◆ PAGE EXCERPT:
THE NEW YORK TIMES

In Moscow, the war is background noise, but ever-present

In Moscow, the war is background noise, but ever-present

Metro trains are running smoothly in Moscow, as usual, but getting around the city center by car has become more complicated, and annoying, because anti-drone radar interferes with navigation apps.

There are well-off Muscovites ready to buy Western luxury cars, but there are not enough available. And while a local election for mayor took place as it normally would this month, many of the city’s residents decided not to vote, with the result seemingly predetermined (a landslide win by the incumbent).

Almost 19 months after Russia invaded Ukraine, Muscovites are experiencing dual realities: The war has faded into background noise, causing few major disruptions, and yet it remains ever-present in their daily lives.

This month, Moscow is aflutter in red, white and blue flags for the annual celebration of the Russian capital’s birthday, No. 876. Its leaders marked the occasion with a monthlong exhibition that ended Sept. 10. Featuring the country’s largest hologram, it showcased the city of 13 million people as a smoothly operating metropolis with a bright future. More than 7 million people visited, according to the organizers.

There is little anxiety among residents over the drone strikes that have hit Moscow this summer, no alarm sirens to warn of a possible attack. When flights are delayed because of drone threats in the area, the explanation is usually the same as the one plastered on signs at the shuttered luxury boutiques of Western designers: “technical reasons.”

The city continues to grow. Cranes dot the skyline, and there are high-rise buildings going up all over town. New brands, some homegrown, have replaced the flagship stores including Zara and H&M, which departed after the invasion began in February 2022.

“We continue to work, to live and to raise our children,” said Anna, 41, as she walked by a sidewalk memorial marking the death of Wagner mercenary leader Yevgeny Prigozhin. She said she worked in a government ministry, and like others interviewed, she did not give her last name because of a fear of retribution.

But for some, the effects of war are landing harder.

Nina, 79, a pensioner who was shopping at an Auchan supermarket in northwestern Moscow, said that she had stopped buying red meat entirely and that she could almost never afford to buy a whole fish.

“Just right now, in September, the prices rose tremendously,” she said.

Nina said that sanctions and ubiquitous construction projects were some reasons for higher prices, but the main reason, she said, was “because a lot is spent on war.”

◆ Image boundary labeling entries:
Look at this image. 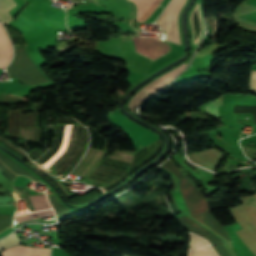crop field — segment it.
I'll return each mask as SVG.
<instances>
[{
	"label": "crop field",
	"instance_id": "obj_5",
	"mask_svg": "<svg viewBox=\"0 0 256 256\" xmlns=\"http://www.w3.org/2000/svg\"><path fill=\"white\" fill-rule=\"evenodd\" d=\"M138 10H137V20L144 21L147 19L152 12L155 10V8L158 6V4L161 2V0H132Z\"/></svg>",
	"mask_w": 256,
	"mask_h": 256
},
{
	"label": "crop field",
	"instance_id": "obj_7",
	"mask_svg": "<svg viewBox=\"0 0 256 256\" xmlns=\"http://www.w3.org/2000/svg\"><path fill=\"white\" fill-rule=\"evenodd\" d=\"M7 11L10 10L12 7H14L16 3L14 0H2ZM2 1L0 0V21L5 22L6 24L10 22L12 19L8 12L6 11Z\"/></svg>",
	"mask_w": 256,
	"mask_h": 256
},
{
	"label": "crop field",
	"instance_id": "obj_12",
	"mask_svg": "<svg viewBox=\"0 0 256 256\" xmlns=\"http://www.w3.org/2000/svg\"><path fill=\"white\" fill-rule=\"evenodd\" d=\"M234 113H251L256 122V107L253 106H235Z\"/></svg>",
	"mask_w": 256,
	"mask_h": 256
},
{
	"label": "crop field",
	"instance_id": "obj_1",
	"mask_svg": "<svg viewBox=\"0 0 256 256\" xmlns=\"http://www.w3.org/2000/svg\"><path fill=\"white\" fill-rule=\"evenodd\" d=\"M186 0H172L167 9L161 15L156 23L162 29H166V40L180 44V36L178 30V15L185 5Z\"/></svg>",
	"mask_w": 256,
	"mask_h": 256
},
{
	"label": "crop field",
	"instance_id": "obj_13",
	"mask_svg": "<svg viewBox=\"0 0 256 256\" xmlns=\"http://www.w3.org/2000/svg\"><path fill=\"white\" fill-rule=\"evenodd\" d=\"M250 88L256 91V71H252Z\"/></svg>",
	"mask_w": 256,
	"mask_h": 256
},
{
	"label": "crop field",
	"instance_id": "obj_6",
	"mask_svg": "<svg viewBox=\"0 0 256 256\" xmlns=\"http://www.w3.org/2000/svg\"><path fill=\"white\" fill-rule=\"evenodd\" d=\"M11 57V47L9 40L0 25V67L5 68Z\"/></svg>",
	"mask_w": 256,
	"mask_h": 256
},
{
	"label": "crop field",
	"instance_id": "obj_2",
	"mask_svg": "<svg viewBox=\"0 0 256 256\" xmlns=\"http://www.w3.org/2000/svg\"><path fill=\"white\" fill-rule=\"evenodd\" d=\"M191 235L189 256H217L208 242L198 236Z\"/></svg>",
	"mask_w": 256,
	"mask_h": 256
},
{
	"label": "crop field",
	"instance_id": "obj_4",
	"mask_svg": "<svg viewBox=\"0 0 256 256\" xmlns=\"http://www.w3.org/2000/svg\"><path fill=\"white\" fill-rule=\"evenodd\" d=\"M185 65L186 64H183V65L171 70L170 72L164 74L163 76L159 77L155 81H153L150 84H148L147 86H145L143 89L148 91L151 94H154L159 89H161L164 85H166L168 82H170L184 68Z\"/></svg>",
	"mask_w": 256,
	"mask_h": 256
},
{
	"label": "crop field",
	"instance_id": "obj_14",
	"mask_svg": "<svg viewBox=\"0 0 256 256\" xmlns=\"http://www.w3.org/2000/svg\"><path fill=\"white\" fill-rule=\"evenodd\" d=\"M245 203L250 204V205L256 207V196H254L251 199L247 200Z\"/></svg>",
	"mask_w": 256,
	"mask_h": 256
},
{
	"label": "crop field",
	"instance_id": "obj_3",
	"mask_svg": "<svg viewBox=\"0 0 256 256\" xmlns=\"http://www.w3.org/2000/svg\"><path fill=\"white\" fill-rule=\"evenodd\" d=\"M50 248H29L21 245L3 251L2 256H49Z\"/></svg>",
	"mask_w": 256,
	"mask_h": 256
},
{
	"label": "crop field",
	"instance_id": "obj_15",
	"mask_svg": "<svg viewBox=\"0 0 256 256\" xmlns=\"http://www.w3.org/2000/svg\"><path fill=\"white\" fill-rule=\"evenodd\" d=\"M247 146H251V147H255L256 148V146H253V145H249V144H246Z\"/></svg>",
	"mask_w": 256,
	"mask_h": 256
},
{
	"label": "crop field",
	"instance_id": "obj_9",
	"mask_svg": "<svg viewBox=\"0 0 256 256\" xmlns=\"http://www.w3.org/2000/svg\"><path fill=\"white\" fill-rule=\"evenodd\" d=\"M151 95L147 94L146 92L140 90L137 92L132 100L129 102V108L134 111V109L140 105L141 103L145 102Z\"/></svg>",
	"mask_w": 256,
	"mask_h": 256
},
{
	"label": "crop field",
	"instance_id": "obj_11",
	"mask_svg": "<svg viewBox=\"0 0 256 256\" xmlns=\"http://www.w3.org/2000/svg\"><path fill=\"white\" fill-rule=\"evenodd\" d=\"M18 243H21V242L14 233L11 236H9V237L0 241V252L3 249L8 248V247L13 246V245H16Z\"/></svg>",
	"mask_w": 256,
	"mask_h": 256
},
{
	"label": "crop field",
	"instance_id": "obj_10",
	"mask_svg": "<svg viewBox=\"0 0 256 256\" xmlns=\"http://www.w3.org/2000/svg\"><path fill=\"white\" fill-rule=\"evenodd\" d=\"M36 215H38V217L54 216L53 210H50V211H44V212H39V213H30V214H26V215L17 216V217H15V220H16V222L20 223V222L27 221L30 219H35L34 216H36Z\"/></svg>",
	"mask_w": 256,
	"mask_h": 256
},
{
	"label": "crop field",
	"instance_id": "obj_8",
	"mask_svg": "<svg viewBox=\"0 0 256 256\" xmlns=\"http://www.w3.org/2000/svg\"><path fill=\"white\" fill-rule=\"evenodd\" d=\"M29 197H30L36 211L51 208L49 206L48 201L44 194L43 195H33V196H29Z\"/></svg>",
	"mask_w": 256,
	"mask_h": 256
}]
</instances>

--

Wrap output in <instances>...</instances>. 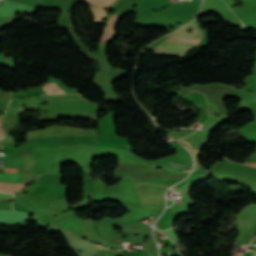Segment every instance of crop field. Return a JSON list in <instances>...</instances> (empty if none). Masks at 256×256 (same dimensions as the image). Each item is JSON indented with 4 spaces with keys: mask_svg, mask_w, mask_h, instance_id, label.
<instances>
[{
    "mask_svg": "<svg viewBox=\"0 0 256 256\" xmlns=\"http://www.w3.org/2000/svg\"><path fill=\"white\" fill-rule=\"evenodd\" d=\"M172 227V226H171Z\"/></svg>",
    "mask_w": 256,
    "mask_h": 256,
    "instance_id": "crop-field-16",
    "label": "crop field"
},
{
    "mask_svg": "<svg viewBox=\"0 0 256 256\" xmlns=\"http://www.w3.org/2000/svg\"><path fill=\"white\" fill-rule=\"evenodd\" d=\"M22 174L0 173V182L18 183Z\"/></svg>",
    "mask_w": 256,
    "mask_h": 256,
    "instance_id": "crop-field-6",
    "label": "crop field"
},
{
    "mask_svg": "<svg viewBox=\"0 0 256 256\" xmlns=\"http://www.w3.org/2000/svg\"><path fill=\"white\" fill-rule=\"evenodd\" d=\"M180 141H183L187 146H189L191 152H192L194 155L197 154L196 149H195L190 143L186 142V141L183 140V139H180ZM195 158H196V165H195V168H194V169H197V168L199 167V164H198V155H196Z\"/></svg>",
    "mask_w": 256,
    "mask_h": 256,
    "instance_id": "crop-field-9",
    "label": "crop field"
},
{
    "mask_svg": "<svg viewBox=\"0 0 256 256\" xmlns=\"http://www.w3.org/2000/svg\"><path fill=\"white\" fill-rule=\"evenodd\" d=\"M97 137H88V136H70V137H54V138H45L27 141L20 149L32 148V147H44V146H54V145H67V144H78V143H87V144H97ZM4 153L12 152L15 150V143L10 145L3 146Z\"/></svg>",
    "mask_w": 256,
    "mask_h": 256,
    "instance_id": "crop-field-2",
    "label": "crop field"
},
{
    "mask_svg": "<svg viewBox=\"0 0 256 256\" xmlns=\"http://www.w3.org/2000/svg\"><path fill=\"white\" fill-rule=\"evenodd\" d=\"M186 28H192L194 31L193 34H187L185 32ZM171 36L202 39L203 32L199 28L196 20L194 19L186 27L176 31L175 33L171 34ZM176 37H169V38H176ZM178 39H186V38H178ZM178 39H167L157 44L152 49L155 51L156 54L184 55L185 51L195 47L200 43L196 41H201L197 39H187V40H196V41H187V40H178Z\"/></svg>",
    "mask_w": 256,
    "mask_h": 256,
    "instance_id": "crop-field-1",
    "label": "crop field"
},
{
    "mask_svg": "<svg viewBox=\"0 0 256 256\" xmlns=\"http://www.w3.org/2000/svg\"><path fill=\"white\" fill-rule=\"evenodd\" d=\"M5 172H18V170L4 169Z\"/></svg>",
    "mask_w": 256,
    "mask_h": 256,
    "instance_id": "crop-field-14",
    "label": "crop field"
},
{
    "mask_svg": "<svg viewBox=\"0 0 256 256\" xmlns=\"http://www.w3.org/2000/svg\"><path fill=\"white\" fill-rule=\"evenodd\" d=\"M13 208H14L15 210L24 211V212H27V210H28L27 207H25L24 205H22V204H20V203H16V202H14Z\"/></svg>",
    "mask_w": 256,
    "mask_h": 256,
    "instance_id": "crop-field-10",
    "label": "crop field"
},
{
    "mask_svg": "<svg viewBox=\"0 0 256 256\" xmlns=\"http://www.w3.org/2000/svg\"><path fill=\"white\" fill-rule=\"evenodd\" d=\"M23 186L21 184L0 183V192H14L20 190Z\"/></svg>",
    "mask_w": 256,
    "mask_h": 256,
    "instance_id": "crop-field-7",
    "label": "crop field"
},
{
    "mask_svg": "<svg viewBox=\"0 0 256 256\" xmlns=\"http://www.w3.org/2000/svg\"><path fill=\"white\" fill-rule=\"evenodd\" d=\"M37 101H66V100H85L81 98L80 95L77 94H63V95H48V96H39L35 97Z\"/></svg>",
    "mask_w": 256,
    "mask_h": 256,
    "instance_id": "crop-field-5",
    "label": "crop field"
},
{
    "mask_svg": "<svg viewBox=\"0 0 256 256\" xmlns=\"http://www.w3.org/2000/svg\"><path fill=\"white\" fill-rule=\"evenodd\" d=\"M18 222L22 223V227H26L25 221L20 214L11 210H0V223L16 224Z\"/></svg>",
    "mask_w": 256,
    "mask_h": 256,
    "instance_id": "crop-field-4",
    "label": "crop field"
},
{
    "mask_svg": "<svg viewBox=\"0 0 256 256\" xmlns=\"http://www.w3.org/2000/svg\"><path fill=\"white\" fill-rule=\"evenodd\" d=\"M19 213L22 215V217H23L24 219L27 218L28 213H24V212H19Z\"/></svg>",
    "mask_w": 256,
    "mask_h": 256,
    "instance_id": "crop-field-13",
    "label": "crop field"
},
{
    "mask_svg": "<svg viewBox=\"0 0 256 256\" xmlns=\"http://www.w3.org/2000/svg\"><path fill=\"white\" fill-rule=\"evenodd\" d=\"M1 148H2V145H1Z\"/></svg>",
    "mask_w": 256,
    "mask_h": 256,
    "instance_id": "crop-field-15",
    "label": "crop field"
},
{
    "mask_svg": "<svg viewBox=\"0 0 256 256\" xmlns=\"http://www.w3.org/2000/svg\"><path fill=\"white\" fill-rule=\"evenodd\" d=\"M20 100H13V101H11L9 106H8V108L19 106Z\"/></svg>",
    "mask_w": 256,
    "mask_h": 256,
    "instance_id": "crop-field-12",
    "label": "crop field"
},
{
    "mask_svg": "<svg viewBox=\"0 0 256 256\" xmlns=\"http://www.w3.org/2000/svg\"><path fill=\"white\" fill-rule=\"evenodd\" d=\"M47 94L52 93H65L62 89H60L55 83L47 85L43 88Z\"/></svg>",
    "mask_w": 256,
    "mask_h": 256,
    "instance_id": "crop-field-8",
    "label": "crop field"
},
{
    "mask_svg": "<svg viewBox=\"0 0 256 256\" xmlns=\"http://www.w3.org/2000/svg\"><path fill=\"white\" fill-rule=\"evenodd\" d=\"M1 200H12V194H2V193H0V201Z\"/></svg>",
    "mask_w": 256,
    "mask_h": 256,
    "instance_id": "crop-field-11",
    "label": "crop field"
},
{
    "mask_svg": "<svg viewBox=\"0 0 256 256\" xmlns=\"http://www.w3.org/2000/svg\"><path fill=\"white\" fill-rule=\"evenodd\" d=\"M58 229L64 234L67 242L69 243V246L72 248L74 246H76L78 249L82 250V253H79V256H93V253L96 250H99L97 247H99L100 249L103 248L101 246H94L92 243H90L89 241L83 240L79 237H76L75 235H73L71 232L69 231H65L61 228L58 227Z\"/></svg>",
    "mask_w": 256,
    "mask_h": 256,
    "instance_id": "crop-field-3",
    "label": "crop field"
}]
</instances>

◆ SHORT TASK:
Answer these questions using the article on Moscow during the war.
(a) According to the organizers, how many people visited the monthlong exhibition?
(b) Which two flagship stores does the article say departed after the invasion began?
(c) What has the 79-year-old pensioner stopped buying entirely?

◆ ANSWER TO THE PROBLEM:
(a) More than 7 million people.
(b) Zara and H&M.
(c) Red meat.